Supplied material:
—————
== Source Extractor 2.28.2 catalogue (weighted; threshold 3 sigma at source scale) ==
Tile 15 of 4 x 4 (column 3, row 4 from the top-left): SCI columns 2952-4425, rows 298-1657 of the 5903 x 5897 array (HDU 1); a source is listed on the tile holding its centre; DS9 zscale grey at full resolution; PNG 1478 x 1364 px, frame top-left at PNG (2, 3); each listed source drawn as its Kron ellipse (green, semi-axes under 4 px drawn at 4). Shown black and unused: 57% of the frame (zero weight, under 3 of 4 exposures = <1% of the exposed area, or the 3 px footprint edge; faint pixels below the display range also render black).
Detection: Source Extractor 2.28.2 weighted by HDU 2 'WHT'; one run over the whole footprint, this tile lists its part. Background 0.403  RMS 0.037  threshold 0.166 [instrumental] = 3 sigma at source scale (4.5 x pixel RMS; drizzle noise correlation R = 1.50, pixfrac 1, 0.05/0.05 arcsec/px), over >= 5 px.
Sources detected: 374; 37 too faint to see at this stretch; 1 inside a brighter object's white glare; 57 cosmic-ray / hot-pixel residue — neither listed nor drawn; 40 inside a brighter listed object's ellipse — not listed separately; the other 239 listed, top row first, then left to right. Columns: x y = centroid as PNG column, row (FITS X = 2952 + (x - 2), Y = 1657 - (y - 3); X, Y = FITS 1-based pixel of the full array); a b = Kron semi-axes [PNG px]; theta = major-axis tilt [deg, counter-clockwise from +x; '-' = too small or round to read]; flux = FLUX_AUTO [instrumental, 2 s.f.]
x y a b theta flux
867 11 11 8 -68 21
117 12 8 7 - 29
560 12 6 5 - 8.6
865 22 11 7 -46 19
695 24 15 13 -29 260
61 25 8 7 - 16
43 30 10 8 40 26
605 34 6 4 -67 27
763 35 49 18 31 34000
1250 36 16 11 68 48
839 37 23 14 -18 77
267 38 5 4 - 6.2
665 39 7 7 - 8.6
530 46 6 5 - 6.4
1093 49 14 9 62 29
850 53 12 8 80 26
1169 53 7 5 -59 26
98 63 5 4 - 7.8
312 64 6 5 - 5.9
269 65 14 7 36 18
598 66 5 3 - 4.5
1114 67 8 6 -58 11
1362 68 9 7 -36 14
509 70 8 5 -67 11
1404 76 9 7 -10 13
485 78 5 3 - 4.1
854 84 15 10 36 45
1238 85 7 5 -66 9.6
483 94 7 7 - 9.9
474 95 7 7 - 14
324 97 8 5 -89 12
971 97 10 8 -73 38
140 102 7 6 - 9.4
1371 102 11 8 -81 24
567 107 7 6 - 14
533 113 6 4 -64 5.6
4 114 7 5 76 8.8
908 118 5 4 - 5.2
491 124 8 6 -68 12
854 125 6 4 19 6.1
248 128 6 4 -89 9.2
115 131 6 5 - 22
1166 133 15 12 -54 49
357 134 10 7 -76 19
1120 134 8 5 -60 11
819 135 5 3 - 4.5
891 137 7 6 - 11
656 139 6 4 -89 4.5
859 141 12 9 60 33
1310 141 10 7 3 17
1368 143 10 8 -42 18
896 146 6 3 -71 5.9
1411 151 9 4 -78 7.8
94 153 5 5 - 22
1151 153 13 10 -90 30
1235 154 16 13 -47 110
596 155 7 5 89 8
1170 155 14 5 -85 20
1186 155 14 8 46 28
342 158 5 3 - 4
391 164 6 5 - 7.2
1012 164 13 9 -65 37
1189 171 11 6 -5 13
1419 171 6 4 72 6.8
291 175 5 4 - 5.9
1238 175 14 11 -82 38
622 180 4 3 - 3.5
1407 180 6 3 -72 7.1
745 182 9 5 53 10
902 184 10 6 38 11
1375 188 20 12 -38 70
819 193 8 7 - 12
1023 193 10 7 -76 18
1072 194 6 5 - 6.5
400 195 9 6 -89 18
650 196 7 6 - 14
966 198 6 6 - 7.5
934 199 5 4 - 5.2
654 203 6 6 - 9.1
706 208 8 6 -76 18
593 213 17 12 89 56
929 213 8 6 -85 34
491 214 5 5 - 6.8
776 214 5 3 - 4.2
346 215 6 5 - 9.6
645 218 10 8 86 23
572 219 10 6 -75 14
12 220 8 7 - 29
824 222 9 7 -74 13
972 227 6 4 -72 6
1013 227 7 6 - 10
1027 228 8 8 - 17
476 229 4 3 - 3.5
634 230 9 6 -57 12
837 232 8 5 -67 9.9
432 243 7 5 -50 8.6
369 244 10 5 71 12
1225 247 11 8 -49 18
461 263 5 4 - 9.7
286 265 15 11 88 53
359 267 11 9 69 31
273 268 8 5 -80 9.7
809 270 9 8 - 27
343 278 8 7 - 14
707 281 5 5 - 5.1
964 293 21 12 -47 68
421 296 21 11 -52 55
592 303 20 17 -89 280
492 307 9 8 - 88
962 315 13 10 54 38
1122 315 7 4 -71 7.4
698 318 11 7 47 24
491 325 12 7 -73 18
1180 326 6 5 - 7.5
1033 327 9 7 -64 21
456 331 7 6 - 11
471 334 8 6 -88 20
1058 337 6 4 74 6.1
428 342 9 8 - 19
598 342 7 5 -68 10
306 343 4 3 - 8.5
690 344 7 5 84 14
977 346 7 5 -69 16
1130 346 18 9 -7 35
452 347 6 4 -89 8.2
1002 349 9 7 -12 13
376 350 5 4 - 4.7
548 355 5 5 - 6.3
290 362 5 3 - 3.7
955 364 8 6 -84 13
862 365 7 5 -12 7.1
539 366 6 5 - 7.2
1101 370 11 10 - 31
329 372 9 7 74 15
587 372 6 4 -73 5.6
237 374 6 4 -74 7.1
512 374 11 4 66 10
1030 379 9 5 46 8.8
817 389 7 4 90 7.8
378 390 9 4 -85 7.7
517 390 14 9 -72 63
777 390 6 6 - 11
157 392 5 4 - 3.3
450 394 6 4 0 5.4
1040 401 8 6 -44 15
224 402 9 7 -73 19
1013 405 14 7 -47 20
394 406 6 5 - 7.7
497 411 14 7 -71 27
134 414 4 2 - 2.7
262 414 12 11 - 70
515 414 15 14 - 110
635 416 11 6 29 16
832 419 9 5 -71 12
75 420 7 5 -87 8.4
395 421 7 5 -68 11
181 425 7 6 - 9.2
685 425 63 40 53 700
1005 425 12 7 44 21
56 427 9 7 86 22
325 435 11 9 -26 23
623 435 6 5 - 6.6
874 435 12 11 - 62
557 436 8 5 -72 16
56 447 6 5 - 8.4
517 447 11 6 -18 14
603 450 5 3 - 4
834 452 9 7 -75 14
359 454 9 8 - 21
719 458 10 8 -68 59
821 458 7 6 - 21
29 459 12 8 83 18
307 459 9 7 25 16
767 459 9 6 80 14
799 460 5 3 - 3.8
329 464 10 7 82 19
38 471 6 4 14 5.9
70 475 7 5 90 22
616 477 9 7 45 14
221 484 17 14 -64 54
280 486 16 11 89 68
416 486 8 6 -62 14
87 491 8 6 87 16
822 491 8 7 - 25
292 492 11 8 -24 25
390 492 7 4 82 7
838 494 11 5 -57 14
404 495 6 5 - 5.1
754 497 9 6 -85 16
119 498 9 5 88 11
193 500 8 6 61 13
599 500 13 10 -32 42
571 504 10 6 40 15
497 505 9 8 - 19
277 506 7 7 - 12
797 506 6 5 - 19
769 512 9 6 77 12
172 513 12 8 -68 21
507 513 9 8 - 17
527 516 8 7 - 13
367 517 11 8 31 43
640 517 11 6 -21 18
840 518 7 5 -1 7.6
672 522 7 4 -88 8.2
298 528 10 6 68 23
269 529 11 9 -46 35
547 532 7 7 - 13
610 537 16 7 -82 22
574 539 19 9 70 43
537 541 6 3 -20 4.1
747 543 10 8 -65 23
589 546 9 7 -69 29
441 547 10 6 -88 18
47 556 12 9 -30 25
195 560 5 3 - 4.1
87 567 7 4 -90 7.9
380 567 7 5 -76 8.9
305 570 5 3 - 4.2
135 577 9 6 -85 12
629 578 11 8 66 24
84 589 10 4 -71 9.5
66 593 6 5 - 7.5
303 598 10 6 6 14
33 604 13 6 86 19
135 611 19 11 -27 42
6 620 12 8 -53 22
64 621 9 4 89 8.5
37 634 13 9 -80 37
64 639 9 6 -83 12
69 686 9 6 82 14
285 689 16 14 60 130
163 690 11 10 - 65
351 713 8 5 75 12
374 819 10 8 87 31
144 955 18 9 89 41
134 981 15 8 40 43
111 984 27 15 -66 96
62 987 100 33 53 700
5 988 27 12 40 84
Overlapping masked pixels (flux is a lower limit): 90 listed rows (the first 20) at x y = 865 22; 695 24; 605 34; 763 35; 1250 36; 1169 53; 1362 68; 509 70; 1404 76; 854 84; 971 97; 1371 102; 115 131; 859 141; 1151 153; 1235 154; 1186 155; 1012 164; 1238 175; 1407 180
—————
Problem to work on:
Please recast the stretch from the start of the rows through the line containing "Detection: Source Extractor" as a Markdown table with the columns No. and Line, giving each line its number and leaving out any blank lines.

Result of this exercise:
| No. | Line |
|---|---|
| 1 | == Source Extractor 2.28.2 catalogue (weighted; threshold 3 sigma at source scale) == |
| 2 | Tile 15 of 4 x 4 (column 3, row 4 from the top-left): SCI columns 2952-4425, rows 298-1657 of the 5903 x 5897 array (HDU 1); a source is listed on the tile holding its centre; DS9 zscale grey at full resolution; PNG 1478 x 1364 px, frame top-left at PNG (2, 3); each listed source drawn as its Kron ellipse (green, semi-axes under 4 px drawn at 4). Shown black and unused: 57% of the frame (zero weight, under 3 of 4 exposures = <1% of the exposed area, or the 3 px footprint edge; faint pixels below the display range also render black). |
| 3 | Detection: Source Extractor 2.28.2 weighted by HDU 2 'WHT'; one run over the whole footprint, this tile lists its part. Background 0.403  RMS 0.037  threshold 0.166 [instrumental] = 3 sigma at source scale (4.5 x pixel RMS; drizzle noise correlation R = 1.50, pixfrac 1, 0.05/0.05 arcsec/px), over >= 5 px. |